Les hauts-parleurs

 


Avant chacune de ses entrées en scène, pour souligner son exceptionnelle puissance vocale, le ténor Etienne D… avait pris l’habitude de faire allumer dans la salle une multitude de petites bougies qui, sous l’action d’employés habilement dissimulés, devaient s’éteindre dès qu’il ouvrait la bouche.
Le 7 juillet 1975, suite à une fausse manoeuvre, un incendie se déclara et gagna rapidement la salle tout entière. D… continua de chanter avec conviction ; il reconnut même, assis parmi les flammes, un carré d’inconditionnels.

 

Le matin du 5 juin 1956, lorsqu’il réalisa que le train de son secret amour allait prendre le départ, A… tenta de forcer le micro d’information générale pour proclamer publiquement ce qu’il n’avait jamais eu l’audace d’avouer en temps voulu.
Mais cette ultime tentative fut brisée par une panne de courant qui paralysa la gare toute entière, empêchant même le départ du train.

 

Le 6 avril 1956, le jeune père Fabrice R…, victime d’un rhume naissant, prononça son premier sermon presqu’aphone. Il reconnut si intimement dans le trouble physique de sa voix la présence miraculeuse de celle de Dieu, qu’il décida de supprimer le chauffage de l’église pour préserver son chant rauque de la vérité.
Le 11 février 1963, tandis que le bâtiment, déserté de ses fidèles, s’altérait dangereusement, le père R… découvrit enfin, dans une ultime quinte de toux, le souffle ardent du Seigneur.

 

Le 12 mars 1907, devant 50.000 spectateurs pétrifiés, J… ne peut éviter la corne droite du taureau. Il s’agrippe aussitôt au cou de l’animal qui le transperce, l’embrasse à pleines mains pour maintenir le plus longtemps possible la corne en lui. Tant qu’elle l’habitera, elle repoussera l’hémorragie. Le taureau ne bouge plus. Il attend la réaction de son couvre-chef au souffle court.
Greffé presqu’inconscient à cet immobile éperon noir, J… reconnait les pas des hommes armés du service de sécurité, il les implore d’épargner le taureau, de ne jamais le séparer de lui.
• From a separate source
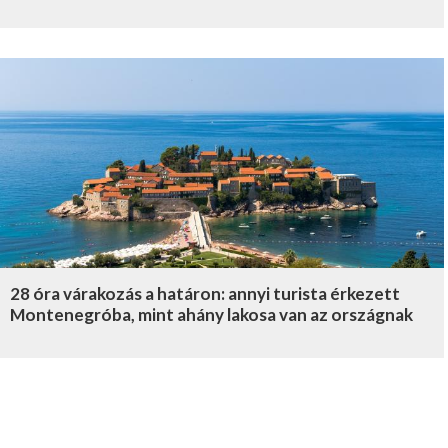
28 óra várakozás a határon: annyi turista érkezett
Montenegróba, mint ahány lakosa van az országnak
Le 3 mars 1907, suite à l’inévitable question du prêtre qui voulait la marier à un autre, C… dit non.
Mais sa voix, trop fluette, fut couverte par le crissement aigu de ses chaussures qu’elle agitait nerveusement sur le dallage. La cérémonie se déroula sans encombre et C… sut alors qu’elle pourrait choisir le père de ses enfants en toute liberté de conscience.